Snippet 1 — the tool schema
{
"name": "cancel_order",
"description": "Cancel an order.",
"input_schema": {
"type": "object",
"properties": {
"order_id": { "type": "string" },
"reason": { "type": "string" }
}
}
}
A mutating cancel_order tool ships with this schema. What is the single biggest weakness, and the highest-leverage fix?
Snippet 2 — the parallel dispatcher
results = []
for block in response.tool_use_blocks: # may be several this turn
output = TOOLS[block.name](**block.input) # run sequentially
results.append(tool_result(block.id, output))
send(messages + results)
When the model emits three independent tool_use blocks in one turn, what does this dispatcher get right and what does it leave on the table?
Snippet 3 — the loop with no guard
while True:
resp = model.create(messages=messages, tools=TOOLS)
if resp.stop_reason != "tool_use":
break
for b in resp.tool_use_blocks:
out = run_tool(b.name, b.input) # may raise / hang
messages.append(tool_result(b.id, out))
messages.append(resp.message)
This loop runs in production against client tools. Which two defects will bite first under failure, and how do you fix them?
Snippet 4 — the validator
def handle(block):
args = block.input
try:
validated = ToolArgs.model_validate(args) # pydantic: shape + types
except ValidationError as e:
return tool_result(block.id, f"invalid arguments: {e}", is_error=True)

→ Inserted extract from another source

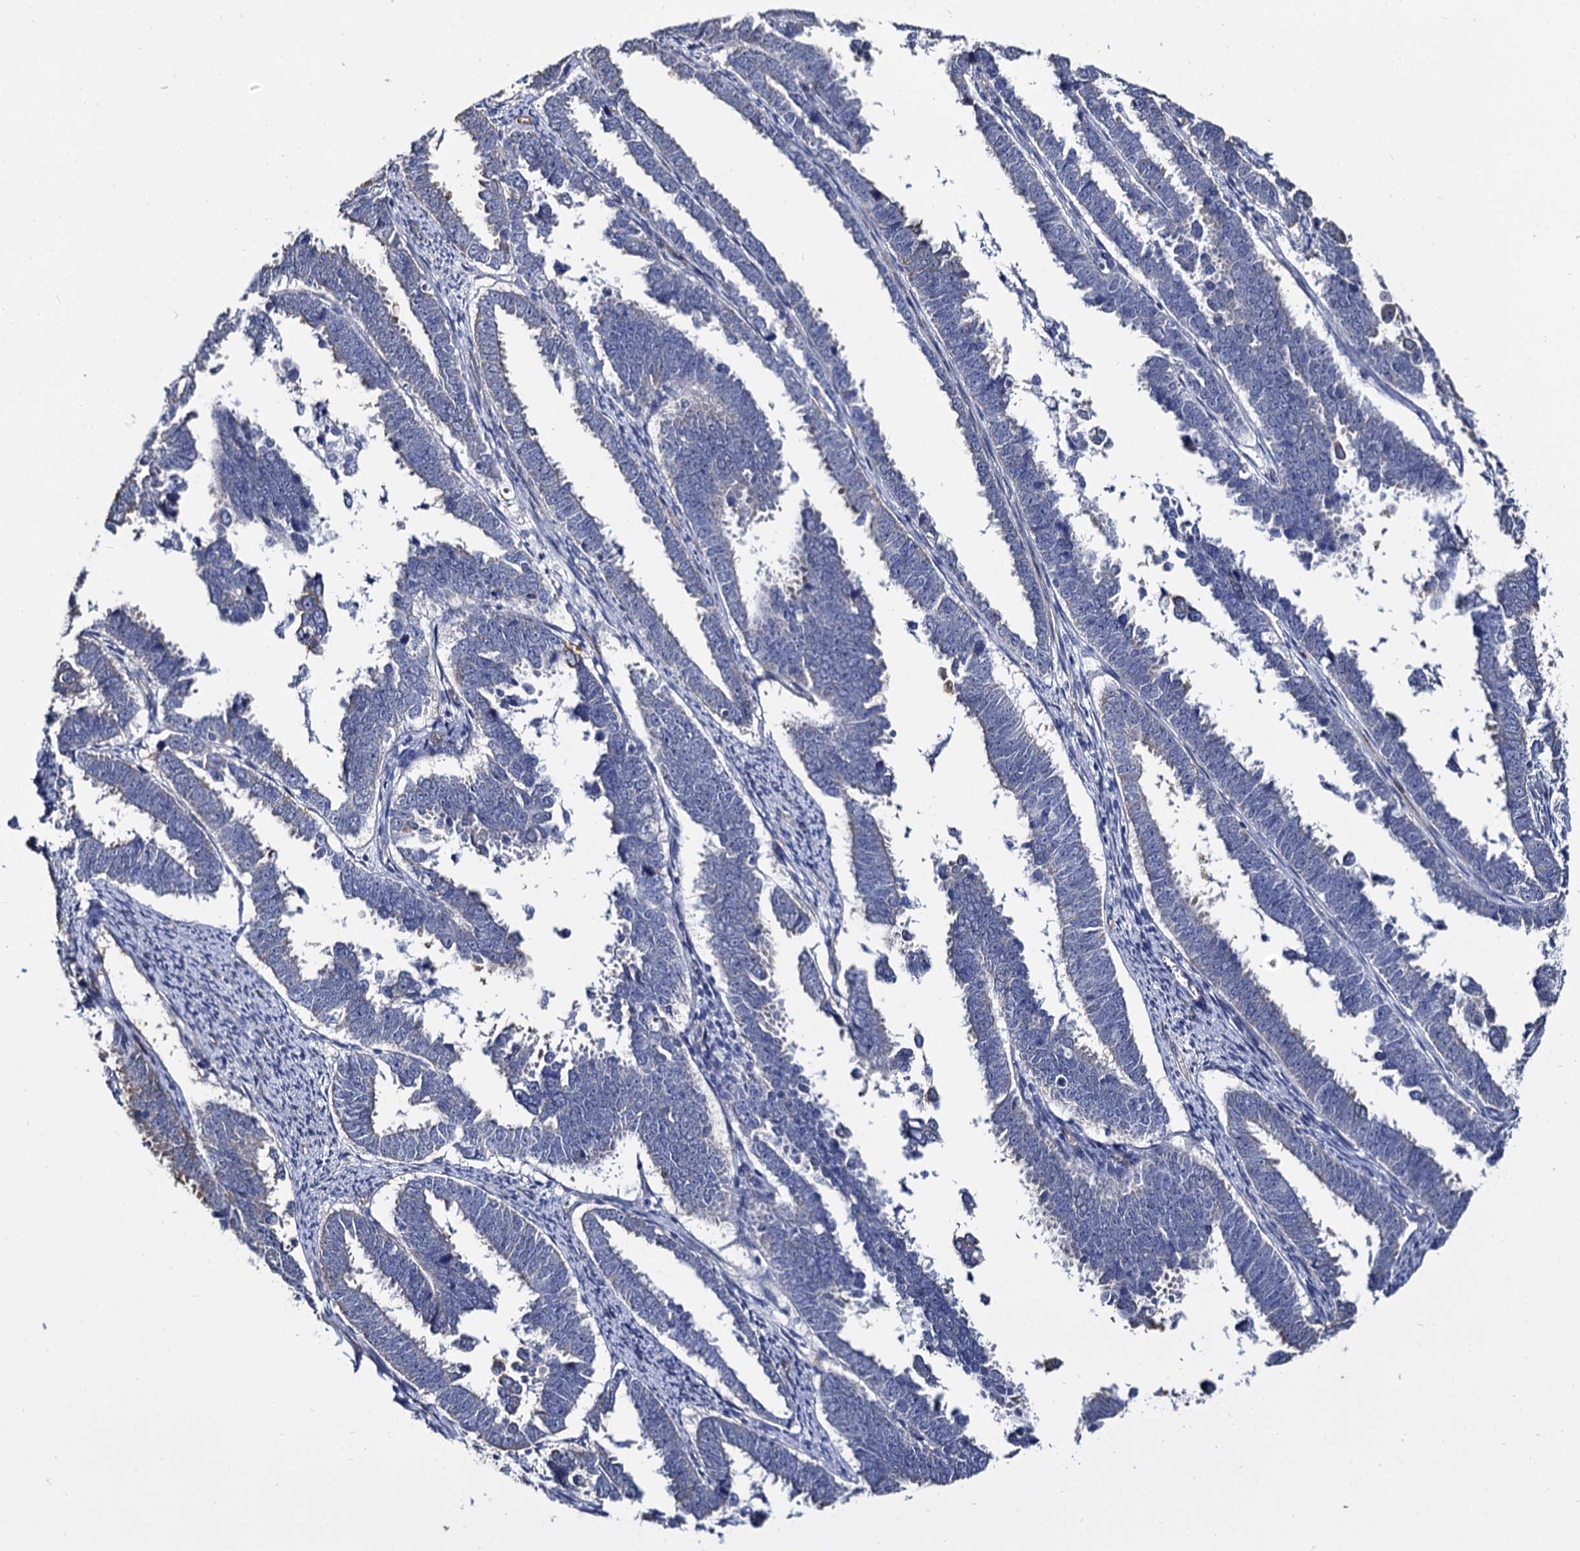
{"staining": {"intensity": "negative", "quantity": "none", "location": "none"}, "tissue": "endometrial cancer", "cell_type": "Tumor cells", "image_type": "cancer", "snomed": [{"axis": "morphology", "description": "Adenocarcinoma, NOS"}, {"axis": "topography", "description": "Endometrium"}], "caption": "Tumor cells show no significant protein positivity in endometrial cancer.", "gene": "CBFB", "patient": {"sex": "female", "age": 75}}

return tool_result(block.id, run(validated))
This handler schema-validates with Pydantic and returns errors as a tool_result. For a mutating tool against a multi-tenant database, what is still missing?
Every tool-calling bug is read in the schema, the dispatcher, the loop, or the validator. A loose schema (no required, no enum, empty description) lets the model guess and gives you nothing to validate. A sequential dispatcher is correct but forfeits the parallel-call latency win for independent calls. while True with no per-tool timeout is a runaway and a stall waiting to happen — cap iterations and time-box each tool. And Pydantic shape-validation is necessary but not sufficient for a mutating call: add the authorization and existence check, and return every rejection as a tool_result so the model can self-correct.